Saturday, March 04, 2006

Media hearings in Venezuela

Friday we had a most unusual and enlightening show in Venezuela: the heads of the two major opposition networks were at the National Assembly for a grilling. Well, the grilled fish turned out not to be the expected one.

The Anderson case has been a suppurating sore in Venezuela as the General Prosecutor has proven totally unable to deal with it in a way that could come across as semi-convincing. Thus the media had to step in to try to put things together since Isaias Rodriguez is obviously unable (unwilling?) to figure out who the heck put that bomb under the seat of Anderson. But that initiative, which turned wildly successful as the Prosecution star witness turned out to be a fraud, has not amused the powers that be. Indeed, earlier in the Anderson case investigations some fingers pointed at some sectors within the government as maybe having something to do (an extortion ring seems to have floated around the cases that Anderson was investigating). It was thus not too hard to think this as a possible reason to mire the investigation in a swamp of delays.

Not amused at the media uncovering the disaster of his workings, Isaias could come up with only one idea: to accuse the media of violating the secret of the case instruction, of discrediting the star witness and what not in order to defend “obscure interests” (conveniently never specified).
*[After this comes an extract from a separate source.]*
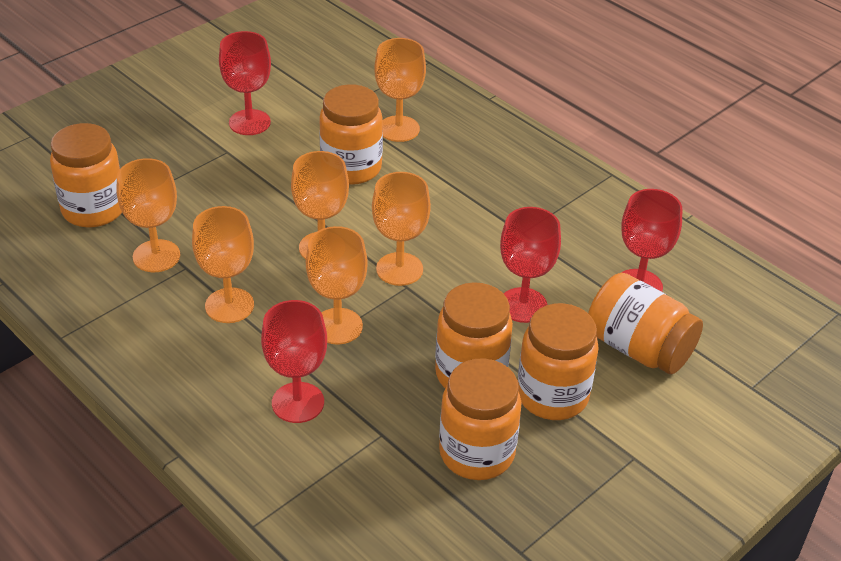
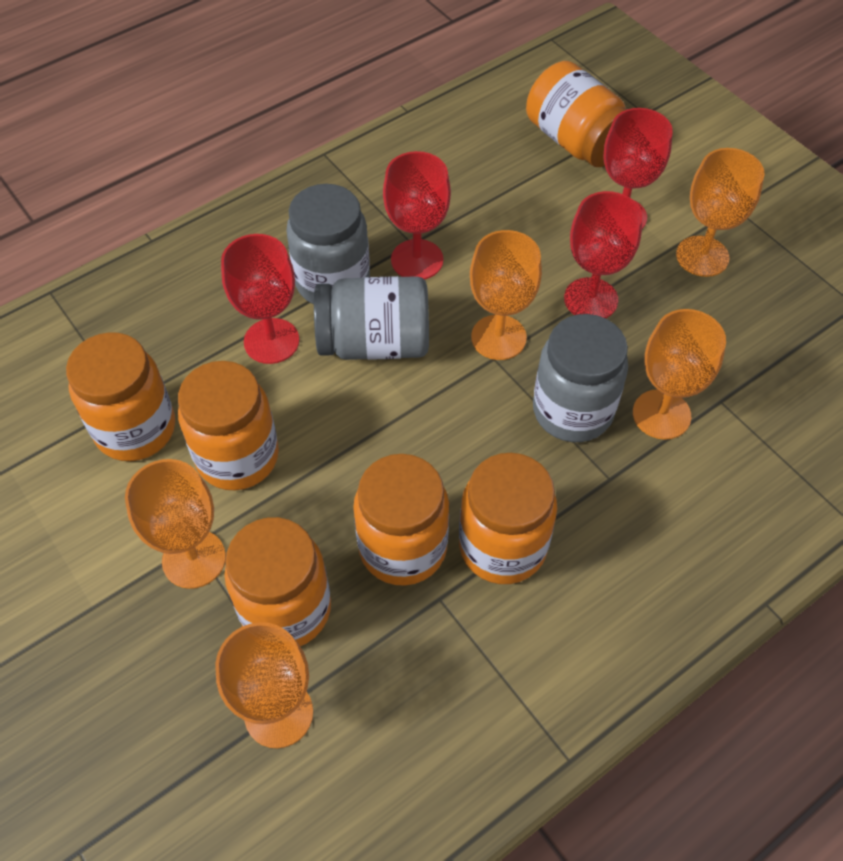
grey jar: 0 -> 3
orange goblet: 6 -> 5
The media of course was only doing its duty but that did not stop some judge, Florencio Silano, to issue an order restricting, directly, for the first time under Chavez, freedom of expression: the press and the media are banned from publishing official acts and other items of the case. Appeals of course are been made.

As a result of all of this mess the director of Globovision, Alberto Federico Ravell, and one of the owners of RCTV, Marcel Granier, were convoked to the National Assembly for an hearing. I have no way to know if the representatives holding the hearings were hoping to set a trap, but it did not work. Not only it did not work but in addition we had a direct confirmation of the low quality of that monochromatic batch that made it to the National Assembly last December.
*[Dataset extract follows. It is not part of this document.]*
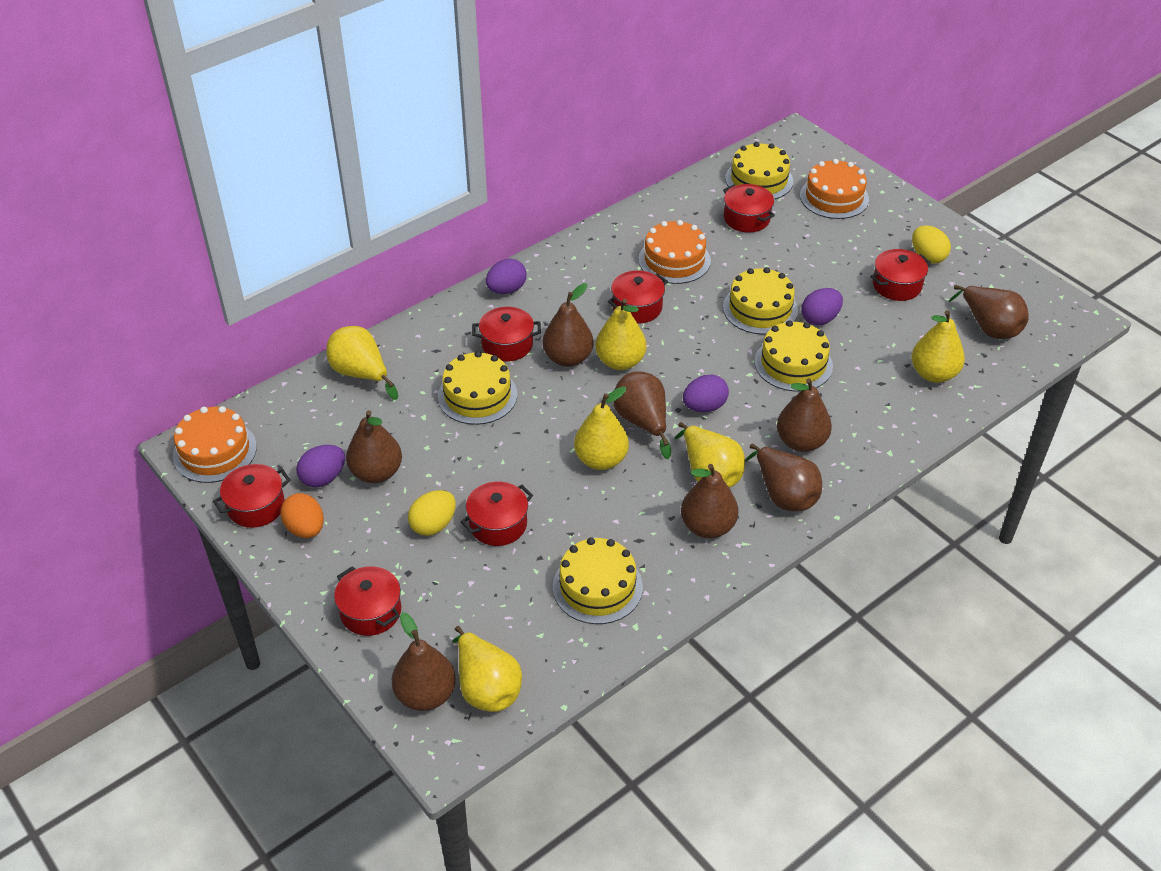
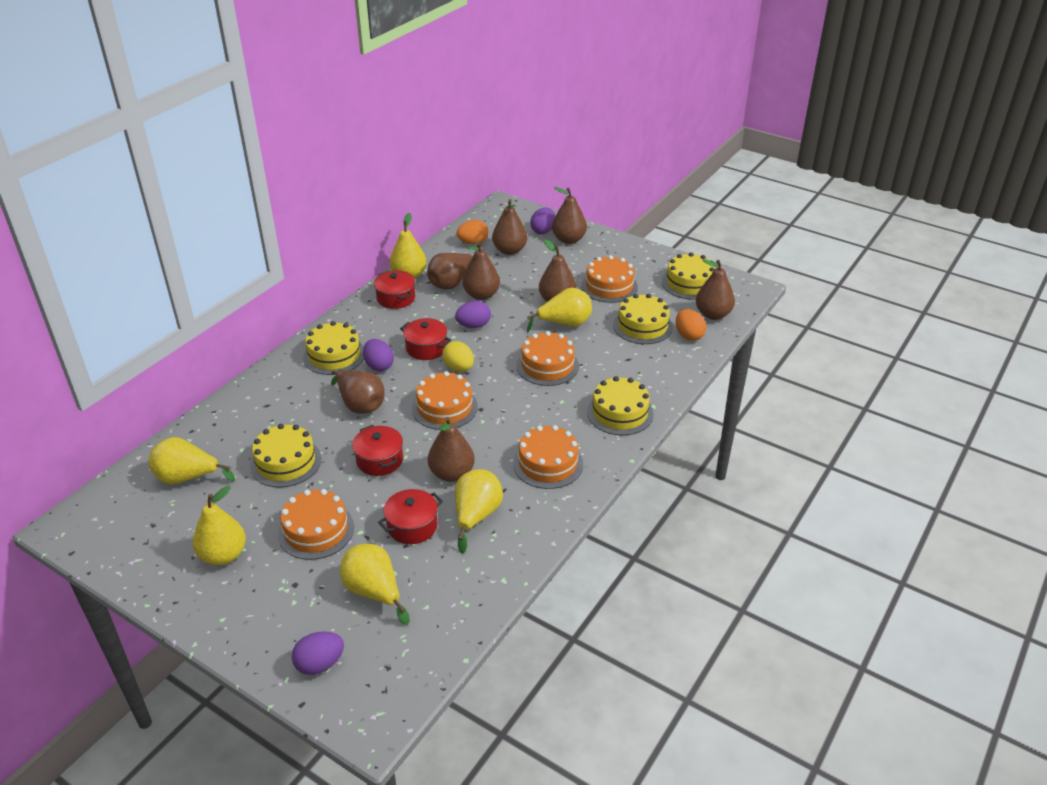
orange cake: 3 -> 5
orange egg: 1 -> 2
red pot: 7 -> 4
yellow egg: 2 -> 1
There is no point in detailing all what was said. Globovision of course lovingly lingered on all the replies of its boos who left the representatives speechless and pitiful. Ravell among other things, brought to stacks of videos made by Globovision to show that even today, the stack before Mezerhane “indictment” was still higher than the post indictment stack (Mezerhane is one of the owners of Globovision). To top it off Ravell even allowed himself to tell Tascon of the famous list, one of the panel, that since he knew about lists he certainly would appreciate some of the stuff presented by Globovision. Tascon did not reply but interestingly seemed to be the most “professional” of the lot of representatives, no wonder he was the one of the list idea…

The crowning moment came when the committee tried to detour the hearing as an indictment on Ravell for a possible association of this one with the April 2002 coup. Ravell’s reply? Words in, words out: “I have nothing to do with April 2002. I am a professional. Had I been running that coup d’etat it would have been a success”.

I did not get as many details on the Granier intervention. After all Globovision is going to highlight its boss rather than the one from RCTV which is not a news channel. However la Hojilla, the infamous VTV program, did spend an inordinate amount of time on Granier. La Hojila is supposedly a comic talk show which was created to counterweight the successful Alo Ciudadano. It failed of course. Though for the hard core chavismo it has become the daily gospel as it manages to concentrate all the resentment “resentimiento social” which is the only drive of some chavista sector bent on humiliation and revenge above any other consideration.. At any rate, they devoted a lot of time on Granier, including mocking his hair. But what was the counter arguments to the solid case that Granier presented? That he had been associated with the Lusinchi administration, including kissing the hand of Blanca Ibañez, the most infamous official from those corrupt days.

Note that this might all be true, Granier might have cavorted a lot with these unsavory folks then (as did, by the way, many who today wear a red beret). But in what does this distract from the very pertinent remarks he made Friday, on how freedom of expression is increasingly threatened in Venezuela? On how Isaias failed in his duties as the Nation's provider of justice? Nothing much of course. Even Ravell acknowledged it when he said he did not care whether the star witness of Isaias, the fake psychiatrist Giovanni Vasquez, was a petty thief as long as his statements could be verified. What these string of mediocre folks interrogating or mocking Ravell and Granier are doing, agents who only made there because Chavez put them there, is the same strategy that all the failed players use when they run on empty: shoot the messenger.

Note: the videos of the hearings are, at this typing, still free to consult on Globovision video page.